**TEXT BLOCK:**
§

3.4.6 Biodiversity within a community

Biodiversity is the variety of life in a place. It is measured at three levels: species, genetic, and ecosystem. At the community level, two measures count: species richness (how many species), and the index of diversity (how those species are distributed across individuals).

Biodiversity is measured at three levels and quantified by richness and the diversity index.

Biodiversity is examined at three levels. Species diversity is the variety of species in a community. Genetic diversity is the range of alleles in a single species' gene pool. Ecosystem diversity is the variety of habitats across a region. The three are independent: a region can have high species diversity and low genetic diversity within those species, or the reverse.

The credited species richness definition

Species richness is the number of different species in a community.

Write community, not population. Species richness is across a multi-species community; a population is one species. "Species richness in a population" is rejected on every mark scheme that tests the definition.

The index of diversity formula

D = N(N − 1) / Σn(n − 1). N is the total number of individuals of all species combined. n is the number of individuals of each individual species. A higher D indicates a more diverse community. The interpretation: D reflects the probability that two randomly chosen individuals from the sample belong to different species. The formula structure does not change when biomass replaces individual counts — n becomes the biomass of each species and N the total biomass.

N is the total number of individuals of all species, not the number of species. Inverting N and the species count flips the formula. On 2017 P3 Q04.1 the inversion was the dominant failure mode.

Pitfall — The low-diversity paradox

A low index of diversity means one or a few species dominate — not that all species are present in small numbers.

A low D value is produced when one or a few species account for a disproportionately large share of all individuals; the dominance inflates Σn(n − 1) and pulls D down. Many different species each present in small numbers would produce a high D, the opposite of what students often write. The mark-credited phrase is "dominated by one or a few species in very large numbers." On the 2023 P3 Q05.2 interpretation question, only 7% scored both marks.

Sampling methods estimate species abundance without counting every individual.

Counting every organism in a community is impractical, so sampling techniques estimate species numbers and abundance from a subset of the habitat. The appropriate technique depends on the organisms and the habitat: quadrats and transects for plants and sessile or slow-moving organisms, mark-release-recapture for mobile animals.

Quadrats versus belt transects.

Method When to use How abundance is measured Standard caveat
Quadrats Uniform habitat with sessile or slow-moving organisms Percentage cover or frequency of occurrence Placed at random coordinates; multiple samples until the running mean stabilises
Belt transect Gradient or boundary habitat (shore, woodland edge, altitude) Quadrats placed at regular intervals along a line across the gradient Systematic placement, not random; captures change with the gradient

Choose the method that matches the habitat. Quadrats placed in a gradient, or a transect run through a uniform habitat, are wrong-method answers. "Random coordinates" does not rescue the wrong choice. On 2017 P3 Q04.3 the woodland question rejected both quadrats and random coordinates because the correct method was a directional transect.

§

[Recorded data]
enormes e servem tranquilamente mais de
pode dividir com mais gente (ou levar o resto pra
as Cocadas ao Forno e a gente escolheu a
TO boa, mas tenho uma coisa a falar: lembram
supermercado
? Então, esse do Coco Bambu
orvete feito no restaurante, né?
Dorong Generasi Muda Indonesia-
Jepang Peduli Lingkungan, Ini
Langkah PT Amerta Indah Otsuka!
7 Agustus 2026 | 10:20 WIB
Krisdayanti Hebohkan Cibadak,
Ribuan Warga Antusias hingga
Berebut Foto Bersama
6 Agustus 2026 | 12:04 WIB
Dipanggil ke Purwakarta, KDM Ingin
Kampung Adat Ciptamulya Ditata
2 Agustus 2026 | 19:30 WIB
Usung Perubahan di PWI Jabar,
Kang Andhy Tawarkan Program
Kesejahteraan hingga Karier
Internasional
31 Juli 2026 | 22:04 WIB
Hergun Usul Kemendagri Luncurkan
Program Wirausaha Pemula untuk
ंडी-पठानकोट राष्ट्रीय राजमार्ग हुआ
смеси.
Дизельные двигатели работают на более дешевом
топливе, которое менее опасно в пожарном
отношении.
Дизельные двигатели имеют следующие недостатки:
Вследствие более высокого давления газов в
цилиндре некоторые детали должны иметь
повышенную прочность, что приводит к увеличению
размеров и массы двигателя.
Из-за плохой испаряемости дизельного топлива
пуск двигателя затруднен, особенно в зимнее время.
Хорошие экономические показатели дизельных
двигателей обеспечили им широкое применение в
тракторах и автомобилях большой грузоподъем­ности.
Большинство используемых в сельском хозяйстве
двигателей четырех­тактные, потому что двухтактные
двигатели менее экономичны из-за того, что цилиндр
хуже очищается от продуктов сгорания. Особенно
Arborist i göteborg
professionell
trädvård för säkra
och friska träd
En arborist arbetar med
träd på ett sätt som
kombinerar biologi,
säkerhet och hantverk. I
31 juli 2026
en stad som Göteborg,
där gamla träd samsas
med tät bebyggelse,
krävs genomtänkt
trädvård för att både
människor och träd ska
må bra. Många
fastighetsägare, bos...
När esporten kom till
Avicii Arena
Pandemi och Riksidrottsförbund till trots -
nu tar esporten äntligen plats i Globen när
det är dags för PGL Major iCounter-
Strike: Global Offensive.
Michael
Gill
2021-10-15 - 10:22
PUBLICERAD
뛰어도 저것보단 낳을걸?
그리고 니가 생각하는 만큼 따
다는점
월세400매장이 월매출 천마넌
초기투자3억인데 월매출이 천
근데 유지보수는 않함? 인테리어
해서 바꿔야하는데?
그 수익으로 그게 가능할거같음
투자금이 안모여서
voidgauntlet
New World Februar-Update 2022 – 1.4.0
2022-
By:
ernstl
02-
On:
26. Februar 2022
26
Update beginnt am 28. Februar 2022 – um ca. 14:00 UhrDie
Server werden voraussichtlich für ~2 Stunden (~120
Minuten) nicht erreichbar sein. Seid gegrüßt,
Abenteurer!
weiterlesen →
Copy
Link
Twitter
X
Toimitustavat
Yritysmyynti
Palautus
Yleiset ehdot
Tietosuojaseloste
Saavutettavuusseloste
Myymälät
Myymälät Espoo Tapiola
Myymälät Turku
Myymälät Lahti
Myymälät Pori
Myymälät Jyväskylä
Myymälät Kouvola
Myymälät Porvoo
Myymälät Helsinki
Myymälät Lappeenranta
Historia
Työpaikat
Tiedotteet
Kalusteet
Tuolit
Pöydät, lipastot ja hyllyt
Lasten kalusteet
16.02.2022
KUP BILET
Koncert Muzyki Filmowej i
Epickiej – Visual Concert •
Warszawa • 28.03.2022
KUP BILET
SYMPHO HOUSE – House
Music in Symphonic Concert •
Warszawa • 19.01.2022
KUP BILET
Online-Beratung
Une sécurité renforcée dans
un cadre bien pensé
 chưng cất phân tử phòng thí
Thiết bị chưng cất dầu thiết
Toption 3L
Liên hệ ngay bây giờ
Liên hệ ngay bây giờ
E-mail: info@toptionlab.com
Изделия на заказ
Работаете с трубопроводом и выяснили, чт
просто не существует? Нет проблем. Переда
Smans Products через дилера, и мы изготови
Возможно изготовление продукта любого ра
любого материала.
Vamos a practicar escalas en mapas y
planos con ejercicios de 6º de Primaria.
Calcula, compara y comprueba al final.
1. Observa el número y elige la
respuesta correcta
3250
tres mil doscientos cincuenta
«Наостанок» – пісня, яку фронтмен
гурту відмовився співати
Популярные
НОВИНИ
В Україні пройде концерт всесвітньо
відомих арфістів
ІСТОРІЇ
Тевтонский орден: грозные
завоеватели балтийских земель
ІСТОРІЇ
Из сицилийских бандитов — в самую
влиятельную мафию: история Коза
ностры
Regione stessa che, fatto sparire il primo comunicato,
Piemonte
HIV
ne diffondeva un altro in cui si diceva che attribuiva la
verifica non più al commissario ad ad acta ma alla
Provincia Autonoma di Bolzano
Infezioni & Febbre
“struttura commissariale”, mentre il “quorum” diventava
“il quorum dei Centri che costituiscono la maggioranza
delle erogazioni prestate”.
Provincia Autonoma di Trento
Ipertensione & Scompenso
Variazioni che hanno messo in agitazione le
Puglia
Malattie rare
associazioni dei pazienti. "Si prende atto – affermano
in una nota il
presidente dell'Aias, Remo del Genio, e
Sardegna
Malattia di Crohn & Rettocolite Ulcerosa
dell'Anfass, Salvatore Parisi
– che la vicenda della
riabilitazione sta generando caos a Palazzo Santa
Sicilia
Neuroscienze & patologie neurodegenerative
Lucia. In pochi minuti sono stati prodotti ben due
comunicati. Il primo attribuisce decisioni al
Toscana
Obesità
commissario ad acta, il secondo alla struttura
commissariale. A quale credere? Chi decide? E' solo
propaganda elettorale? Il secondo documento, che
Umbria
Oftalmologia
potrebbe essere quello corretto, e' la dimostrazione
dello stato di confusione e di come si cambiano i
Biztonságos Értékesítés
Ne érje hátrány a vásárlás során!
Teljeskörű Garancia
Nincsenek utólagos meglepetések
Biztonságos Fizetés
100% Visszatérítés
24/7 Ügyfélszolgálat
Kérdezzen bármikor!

§

**WORK REQUIRED:**
In the biodiversity text, what does N stand for in the index of diversity formula?

**ANSWER BELOW:**
N is the total number of individuals of all species combined.